### Task objective
Restate the entries below word for word, leaving nothing out.

### Data extracts
=== Begin Enclosure ===

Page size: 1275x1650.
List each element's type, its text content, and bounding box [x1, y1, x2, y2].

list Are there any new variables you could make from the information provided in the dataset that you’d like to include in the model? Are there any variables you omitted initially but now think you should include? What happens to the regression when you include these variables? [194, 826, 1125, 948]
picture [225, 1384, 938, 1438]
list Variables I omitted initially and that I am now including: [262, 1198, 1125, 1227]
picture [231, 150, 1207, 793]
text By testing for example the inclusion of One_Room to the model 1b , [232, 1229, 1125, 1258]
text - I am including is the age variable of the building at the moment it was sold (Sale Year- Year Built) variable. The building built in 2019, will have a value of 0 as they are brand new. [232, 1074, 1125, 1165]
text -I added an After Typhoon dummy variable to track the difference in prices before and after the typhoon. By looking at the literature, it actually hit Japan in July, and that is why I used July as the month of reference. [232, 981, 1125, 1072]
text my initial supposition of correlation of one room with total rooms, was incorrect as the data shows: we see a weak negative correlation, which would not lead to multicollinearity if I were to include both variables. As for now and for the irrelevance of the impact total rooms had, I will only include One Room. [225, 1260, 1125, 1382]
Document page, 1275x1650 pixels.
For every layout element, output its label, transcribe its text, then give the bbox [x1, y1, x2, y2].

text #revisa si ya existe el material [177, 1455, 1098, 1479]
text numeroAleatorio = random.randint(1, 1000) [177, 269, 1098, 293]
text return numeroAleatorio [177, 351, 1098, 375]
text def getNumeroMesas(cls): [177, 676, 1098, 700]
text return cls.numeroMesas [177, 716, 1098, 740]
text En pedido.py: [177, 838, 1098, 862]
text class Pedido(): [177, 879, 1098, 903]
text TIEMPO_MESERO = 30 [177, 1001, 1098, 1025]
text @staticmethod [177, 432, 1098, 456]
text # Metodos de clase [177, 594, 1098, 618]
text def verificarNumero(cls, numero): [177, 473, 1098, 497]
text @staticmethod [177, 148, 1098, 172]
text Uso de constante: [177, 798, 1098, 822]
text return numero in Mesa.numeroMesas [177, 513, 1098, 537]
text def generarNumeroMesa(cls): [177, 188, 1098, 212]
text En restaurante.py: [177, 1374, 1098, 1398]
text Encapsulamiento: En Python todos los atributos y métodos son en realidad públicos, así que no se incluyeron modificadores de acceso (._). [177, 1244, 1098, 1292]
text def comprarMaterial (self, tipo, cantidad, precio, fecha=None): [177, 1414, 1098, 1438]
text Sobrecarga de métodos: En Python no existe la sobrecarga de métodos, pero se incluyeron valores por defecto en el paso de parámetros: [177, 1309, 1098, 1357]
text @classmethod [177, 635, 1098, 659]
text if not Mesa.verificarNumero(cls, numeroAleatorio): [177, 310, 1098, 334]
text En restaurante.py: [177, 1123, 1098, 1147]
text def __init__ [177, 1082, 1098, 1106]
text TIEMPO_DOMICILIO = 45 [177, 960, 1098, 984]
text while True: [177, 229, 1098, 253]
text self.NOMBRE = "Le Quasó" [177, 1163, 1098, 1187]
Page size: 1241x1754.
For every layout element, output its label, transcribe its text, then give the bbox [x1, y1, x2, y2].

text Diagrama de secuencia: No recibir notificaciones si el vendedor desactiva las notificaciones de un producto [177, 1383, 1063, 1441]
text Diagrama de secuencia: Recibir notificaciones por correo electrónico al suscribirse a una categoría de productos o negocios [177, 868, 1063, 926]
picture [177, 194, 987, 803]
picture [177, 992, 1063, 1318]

=== End Enclosure ===

### Exercise output
Page size: 1275x1650.
List each element's type, its text content, and bounding box [x1, y1, x2, y2].

list Are there any new variables you could make from the information provided in the dataset that you’d like to include in the model? Are there any variables you omitted initially but now think you should include? What happens to the regression when you include these variables? [194, 826, 1125, 948]
picture [225, 1384, 938, 1438]
list Variables I omitted initially and that I am now including: [262, 1198, 1125, 1227]
picture [231, 150, 1207, 793]
text By testing for example the inclusion of One_Room to the model 1b , [232, 1229, 1125, 1258]
text - I am including is the age variable of the building at the moment it was sold (Sale Year- Year Built) variable. The building built in 2019, will have a value of 0 as they are brand new. [232, 1074, 1125, 1165]
text -I added an After Typhoon dummy variable to track the difference in prices before and after the typhoon. By looking at the literature, it actually hit Japan in July, and that is why I used July as the month of reference. [232, 981, 1125, 1072]
text my initial supposition of correlation of one room with total rooms, was incorrect as the data shows: we see a weak negative correlation, which would not lead to multicollinearity if I were to include both variables. As for now and for the irrelevance of the impact total rooms had, I will only include One Room. [225, 1260, 1125, 1382]
Document page, 1275x1650 pixels.
For every layout element, output its label, transcribe its text, then give the bbox [x1, y1, x2, y2].

text #revisa si ya existe el material [177, 1455, 1098, 1479]
text numeroAleatorio = random.randint(1, 1000) [177, 269, 1098, 293]
text return numeroAleatorio [177, 351, 1098, 375]
text def getNumeroMesas(cls): [177, 676, 1098, 700]
text return cls.numeroMesas [177, 716, 1098, 740]
text En pedido.py: [177, 838, 1098, 862]
text class Pedido(): [177, 879, 1098, 903]
text TIEMPO_MESERO = 30 [177, 1001, 1098, 1025]
text @staticmethod [177, 432, 1098, 456]
text # Metodos de clase [177, 594, 1098, 618]
text def verificarNumero(cls, numero): [177, 473, 1098, 497]
text @staticmethod [177, 148, 1098, 172]
text Uso de constante: [177, 798, 1098, 822]
text return numero in Mesa.numeroMesas [177, 513, 1098, 537]
text def generarNumeroMesa(cls): [177, 188, 1098, 212]
text En restaurante.py: [177, 1374, 1098, 1398]
text Encapsulamiento: En Python todos los atributos y métodos son en realidad públicos, así que no se incluyeron modificadores de acceso (._). [177, 1244, 1098, 1292]
text def comprarMaterial (self, tipo, cantidad, precio, fecha=None): [177, 1414, 1098, 1438]
text Sobrecarga de métodos: En Python no existe la sobrecarga de métodos, pero se incluyeron valores por defecto en el paso de parámetros: [177, 1309, 1098, 1357]
text @classmethod [177, 635, 1098, 659]
text if not Mesa.verificarNumero(cls, numeroAleatorio): [177, 310, 1098, 334]
text En restaurante.py: [177, 1123, 1098, 1147]
text def __init__ [177, 1082, 1098, 1106]
text TIEMPO_DOMICILIO = 45 [177, 960, 1098, 984]
text while True: [177, 229, 1098, 253]
text self.NOMBRE = "Le Quasó" [177, 1163, 1098, 1187]
Page size: 1241x1754.
For every layout element, output its label, transcribe its text, then give the bbox [x1, y1, x2, y2].

text Diagrama de secuencia: No recibir notificaciones si el vendedor desactiva las notificaciones de un producto [177, 1383, 1063, 1441]
text Diagrama de secuencia: Recibir notificaciones por correo electrónico al suscribirse a una categoría de productos o negocios [177, 868, 1063, 926]
picture [177, 194, 987, 803]
picture [177, 992, 1063, 1318]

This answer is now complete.